Friday, January 28, 2005

A Stone Cold lock

Thanks to Bob Ames at Bullets and Beer, the Web's preeminent site for information about the novels of my favorite mystery author, Robert B. Parker, I'm eagerly looking forward to the telefilm of Parker's Stone Cold. Based on the fourth in Parker's series of books about small-town police chief Jesse Stone, Stone Cold airs on CBS (the only major network whose initials represent truth in advertising) Sunday, February 20. A good cast, featuring Tom (Magnum P.I.) Selleck, Mimi (the first ex-Mrs. Tom Cruise) Rogers, and the vastly underheralded Viola Davis, stars.

It's interesting that after all these years, Selleck is finally playing a Parker hero on screen. In the '80s, he was hotly rumored to be starring as Parker's signature character, the one-named private detective called Spenser, in a feature film based on the novel Early Autumn. Due to Selleck's Magnum commitment, the film never got off the ground, and the late Robert Urich ended up making an indelible impression as Spenser in the TV series Spenser: For Hire and a gaggle of telefilm sequels.

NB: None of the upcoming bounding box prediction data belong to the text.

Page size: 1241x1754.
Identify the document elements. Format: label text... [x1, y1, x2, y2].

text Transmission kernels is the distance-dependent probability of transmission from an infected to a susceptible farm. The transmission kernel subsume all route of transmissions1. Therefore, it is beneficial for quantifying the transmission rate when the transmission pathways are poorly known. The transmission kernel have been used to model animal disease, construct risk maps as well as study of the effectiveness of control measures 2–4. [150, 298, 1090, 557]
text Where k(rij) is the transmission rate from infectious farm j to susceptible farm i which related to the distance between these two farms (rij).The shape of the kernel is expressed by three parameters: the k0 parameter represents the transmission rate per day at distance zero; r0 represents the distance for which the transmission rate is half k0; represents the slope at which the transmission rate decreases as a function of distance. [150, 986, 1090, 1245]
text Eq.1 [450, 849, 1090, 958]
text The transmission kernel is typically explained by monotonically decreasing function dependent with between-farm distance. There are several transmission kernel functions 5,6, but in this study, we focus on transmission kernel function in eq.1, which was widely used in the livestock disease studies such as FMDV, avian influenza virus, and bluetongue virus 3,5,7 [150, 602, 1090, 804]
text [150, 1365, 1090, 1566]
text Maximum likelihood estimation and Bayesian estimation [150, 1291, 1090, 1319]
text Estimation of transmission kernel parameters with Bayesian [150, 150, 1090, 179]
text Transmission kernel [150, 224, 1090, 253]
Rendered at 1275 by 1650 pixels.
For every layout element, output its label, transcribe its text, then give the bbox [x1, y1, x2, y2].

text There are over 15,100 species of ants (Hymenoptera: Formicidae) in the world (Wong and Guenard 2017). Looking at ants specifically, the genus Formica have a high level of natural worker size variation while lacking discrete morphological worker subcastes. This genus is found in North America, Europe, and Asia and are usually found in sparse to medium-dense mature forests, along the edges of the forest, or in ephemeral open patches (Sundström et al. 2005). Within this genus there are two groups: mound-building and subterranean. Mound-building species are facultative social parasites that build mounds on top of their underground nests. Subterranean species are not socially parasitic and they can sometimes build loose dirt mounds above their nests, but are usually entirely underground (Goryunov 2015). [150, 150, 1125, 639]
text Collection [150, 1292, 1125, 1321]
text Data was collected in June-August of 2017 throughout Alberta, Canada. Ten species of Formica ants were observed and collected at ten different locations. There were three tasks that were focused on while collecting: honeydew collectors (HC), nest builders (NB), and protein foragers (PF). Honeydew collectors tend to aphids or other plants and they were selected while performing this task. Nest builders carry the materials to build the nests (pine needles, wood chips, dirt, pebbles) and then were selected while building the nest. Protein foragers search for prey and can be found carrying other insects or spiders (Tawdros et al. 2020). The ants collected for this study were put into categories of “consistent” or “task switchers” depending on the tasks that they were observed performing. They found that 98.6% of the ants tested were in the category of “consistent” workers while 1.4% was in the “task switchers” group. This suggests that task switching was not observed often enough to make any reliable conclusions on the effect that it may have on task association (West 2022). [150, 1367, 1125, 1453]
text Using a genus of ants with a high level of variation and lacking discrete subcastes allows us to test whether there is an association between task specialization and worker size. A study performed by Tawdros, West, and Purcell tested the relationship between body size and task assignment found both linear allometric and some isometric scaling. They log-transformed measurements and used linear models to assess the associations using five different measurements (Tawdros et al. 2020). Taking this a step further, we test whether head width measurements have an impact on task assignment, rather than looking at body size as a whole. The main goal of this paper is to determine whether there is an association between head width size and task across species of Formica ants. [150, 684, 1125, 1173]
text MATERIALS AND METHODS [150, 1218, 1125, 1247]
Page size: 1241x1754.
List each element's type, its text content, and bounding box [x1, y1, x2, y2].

After Urich's untimely death from cancer, actor Joe Mantegna picked up the mantle, appearing as Spenser in three A&E cable flicks that should be avoided like a big mean guy you owe money. Mantegna doesn't make an awful Spenser — though he's too slight of build and much too New York Italian to be convincing as a Boston-Irish ex-prizefighter, he adds the right tone of smart-alecky toughness — and Marcia Gay Harden is infinitely superior to any of the actresses who played Spenser's girlfriend Susan Silverman before her. But the scripts for the three Mantegna Spenser films are execrable, the direction is even worse, and the producers — who included Parker and his wife, which is why it's stunning that the movies are so dreadful — never found an actor who could replace the charismatic Avery Brooks as Hawk, Spenser's deadly comrade-in-arms.

Jesse Stone is more or less a younger (at least in the books) Spenser with a badge and a drinking problem, so it will be interesting to get a flavor of what Selleck might have done with the role of Boston's greatest detective. I'll be watching.